COVID-19 Prevention by N95 Facial Masks: Filtration Efficiency, Effectiveness, and Availability

The N95 masks were the most affected by the shortage. The N95 respirators are known for filtering 95% of small 0.3-mm particles. They are the most important protection against airborne pathogens.

There is reason to be optimistic about their effectiveness in real life, despite the low filtration efficiency of non-NIOSH-approved surgical masks. Even though surgical masks are less effective than N95 mask in terms of filtration efficiency, there is reason to believe that they work in real-world settings. It is important to note that no SARS-CoV-2 cases have been reported in settings where surgical masks were used instead of N95 respirators. This suggests that surgical masks may be sufficient to block most of the virus particles in most cases.

The effectiveness of any mask depends heavily on its actual-world use. Mask filtration may vary more due to mask fit and adherence than marginal differences in laboratory-based efficiency. Practically, N95 masks can be uncomfortable and suffocating if worn correctly. For N95 use, it is important to do periodic, individual fit testing and to check that the mask has been sealed properly before wearing. The fit of a mask varies according to facial shape and body habits. It is important that you ensure the exact same size and manufacturer as your fit test. Even small amounts of facial hair can compromise the mask’s filtering efficiency. Masks that are too tight can cause facial bruising or abrasions. However, bandages placed over these areas (e.g., the common wound barriers above the nasal bridge) will not allow the mask to seal. Although a recent clinical trial reported similar and suboptimal self-reported adherence between outpatient health care personnel randomized to wear N95 masks Vs medical masks (89% Vs 90%), the study also demonstrated no difference in cases of laboratory-documented influenza–albeit a different respiratory virus–between the 2 groups. Recognizing that mask effectiveness in the laboratory is higher during the COVID-19 pandemic and that clinical settings are more effective, it’s likely that the lab results reflect a lower limit of effectiveness.

The N95 laboratory-based efficacy of N95 masks and the need to ensure proper fit-tested usage have made it difficult to procure adequate supplies. KN95 masks can’t be purchased in the United States. They were, however, sold at $2-$4 per mask during times of crisis. It is best to dispose of any expired masks that you don’t want.

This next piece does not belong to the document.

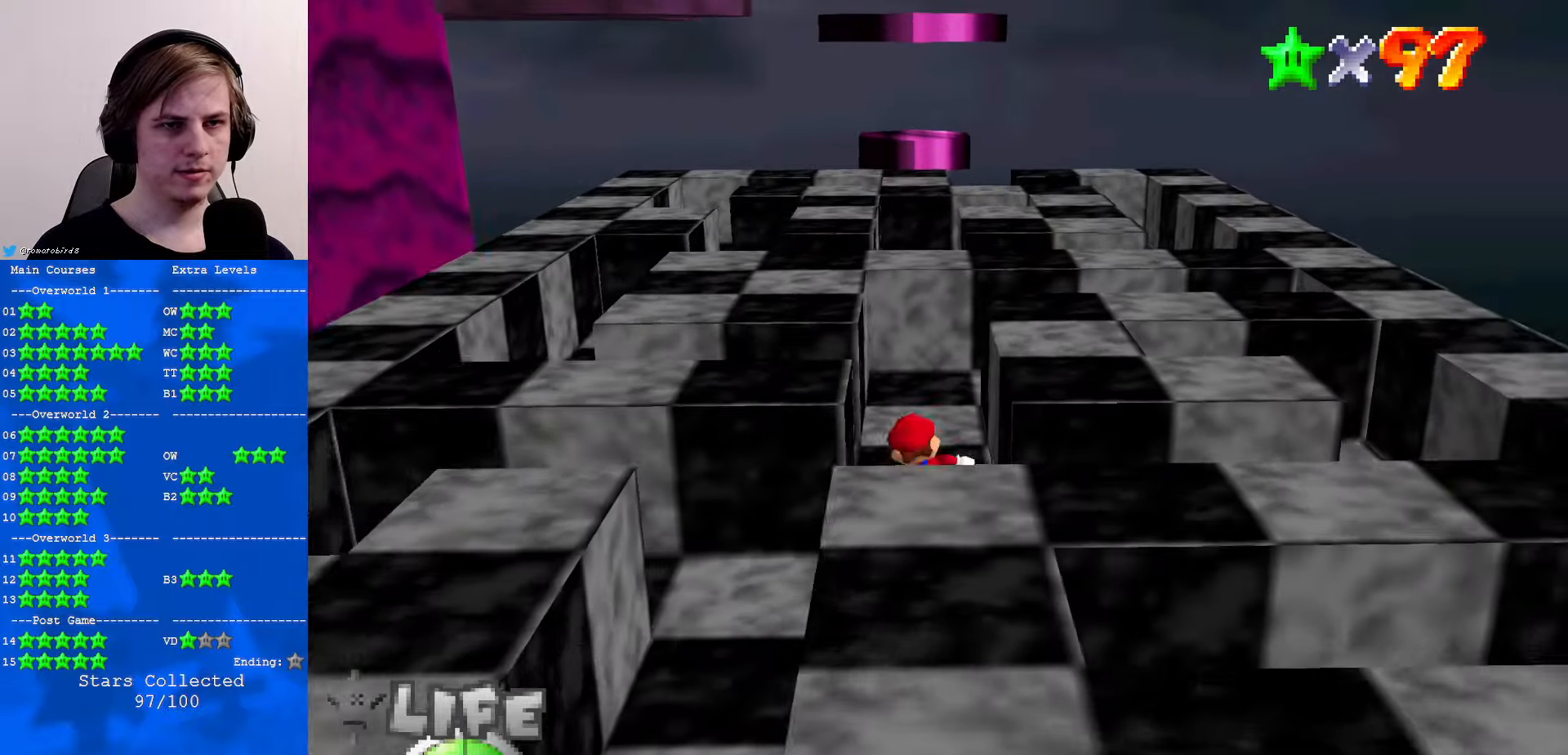
{"buttons": [], "left_stick": "left", "events": [[267, "left_stick", "left"]]}
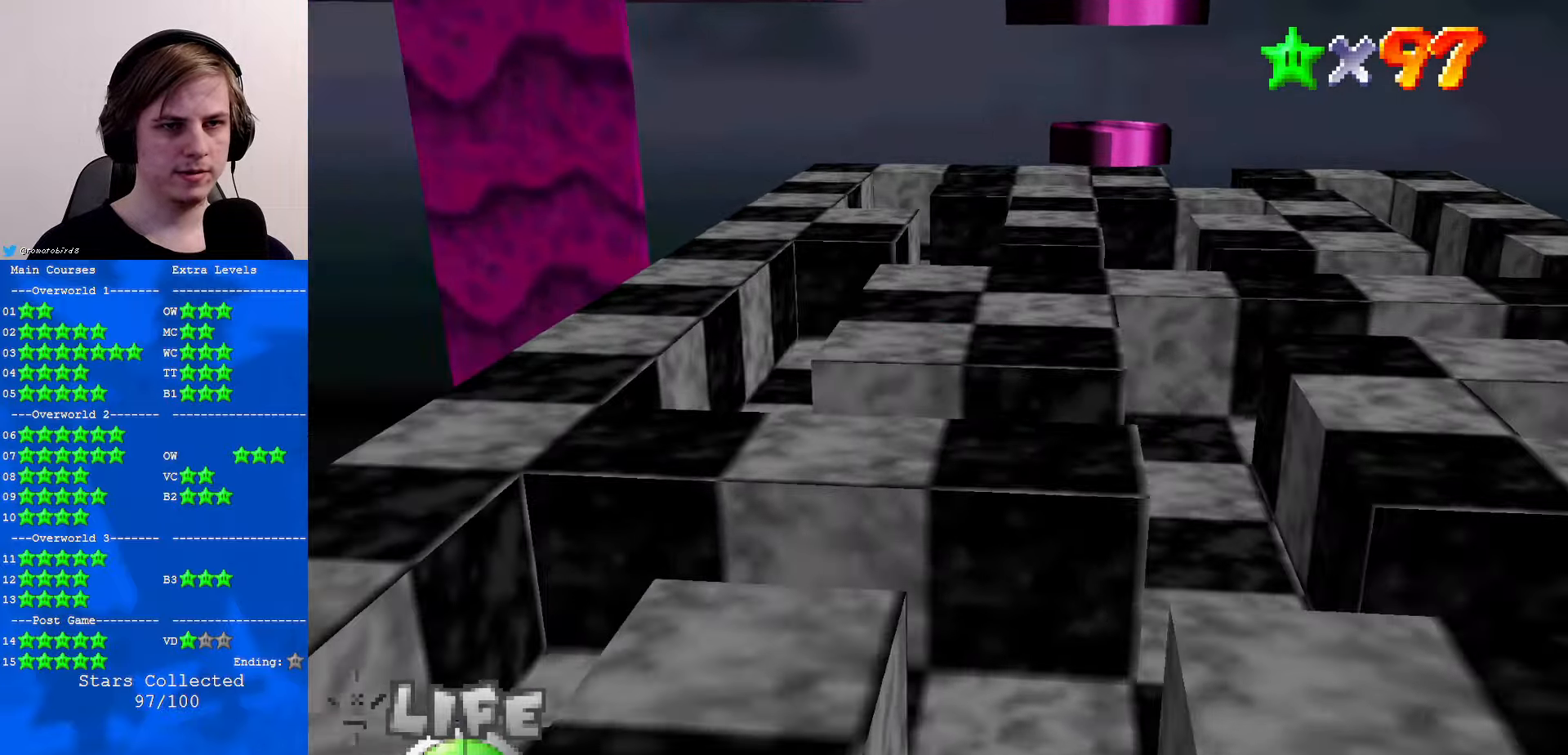
{"buttons": [], "left_stick": "up", "events": [[267, "left_stick", "up-left"], [400, "left_stick", "up"]]}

Although competition and price gouging have certainly hampered access to masks, the main problem has been supply. Reprocessed Masks are the best solution to this problem. These masks may cost as much as six times their original cost. Until we have a better understanding of how filtration efficacy translates to improved protection against SARS-CoV-2 transmission, health care systems are left to pay top dollar to keep their most valuable resources–clinicians and health care workers–safe.

Pandemic preparedness is crucial to avoid future shortages of PPE due to supply chain disruptions and rising costs. It is crucial that the health care sector continues to innovate to address PPE shortages. We must ensure that supply and demand are in balance when there is severe shortage. Essential health care workers and frontline doctors who are involved in high-risk procedures should have the best protection. NIOSH-approved N95 respirators should be available. They offer a safer alternative to N95 single-use masks. Even though they have lower filtration efficiency of submicron particles surgical masks and N95 alternatives may provide sufficient protection against transmission for routine care.